I am reading Science and Information Theory by Brillouin and when he states that the information, defined as: $$ I = - K \sum_{j=1}^m p_j \ln p_j $$ is maximum when all probabilities are the same, i.e.: $$ p_1=p_2=...=p_m, \quad \text{where}\quad \sum_j p_j =1$$
He states 2 conditions the first one is:
First-order partial derivates are zero
Which I completely understand.
However, I don't know why he establishes the second condition:
That $I_{11}$ and the determinants of orders 2,3,...,m-1, (obtained by adding the next row and column) have alternating sign. Where $I_{mm}$ represents the matrix of second partial derivatives, that is:
$$ I = \left ( \begin{matrix} I_{11} & I_{12} & ... & I_{1m} \\ I_{21} & \ddots & ... & I_{2m} \\ \vdots & ... & \ddots & \vdots \\ I_{m1} & I_{m2} & ... & I_{mm} \end{matrix} \right )$$
with $I_{ij}=\partial I/\partial p_i \partial p_j$
Why is this last condition needed? Isn't the first condition enough?
This has nothing to do with entropies, it's a general property of multivariate functions.
Consider a scalar real differentiable function, $f(x)$: it has a local minimun at $x_0$ iff $f'(x_0)=0$ and $f''(x_0)<0$. And no, the first condition is not enough (to have zero derivative only implies it's a critical point).
This can be generalized to multivariate variables. Now we must have null gradient (first-order partial derivates are zero) and the Hessian (matrix of second derivatives) is negative definite matrix.
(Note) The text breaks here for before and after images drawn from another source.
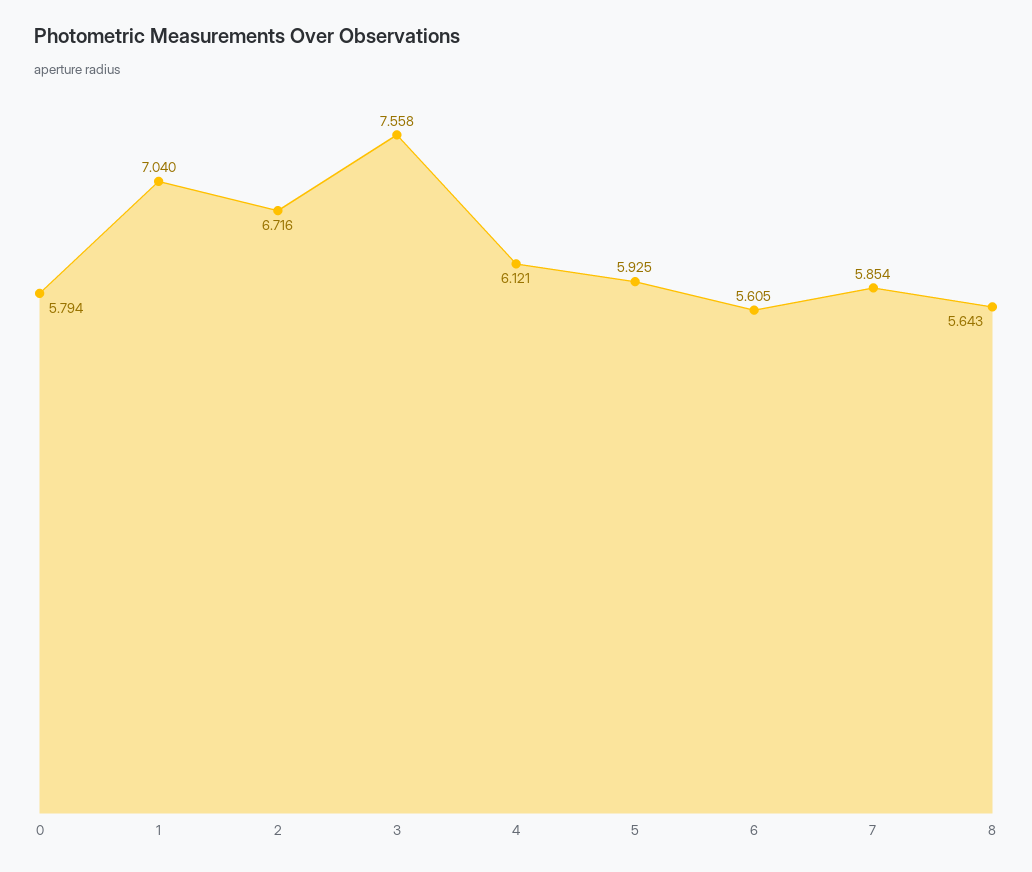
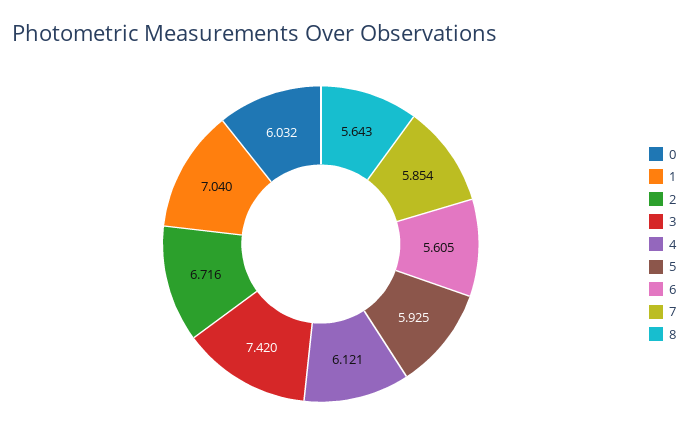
  {
-   "0": 5.794,
+   "0": 6.032,
    "1": 7.04,
    "2": 6.716,
-   "3": 7.558,
+   "3": 7.42,
    "4": 6.121,
    "5": 5.925,
    "6": 5.605,
    "7": 5.854,
    "8": 5.643
  }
One of the criterion for a matrix to be negative definite is the given in your texbook: the leading principal minors must alternate signs - see for example here, theorem 5.
All this said, it seems a clumsy way to prove the desired property. For one thing, you need to prove it's a global maximum (not merely a local one). Second, you need to take into account the additional constraint $\sum p_i = 1$. The standard proof using Jensen inequality looks much more elegant to me.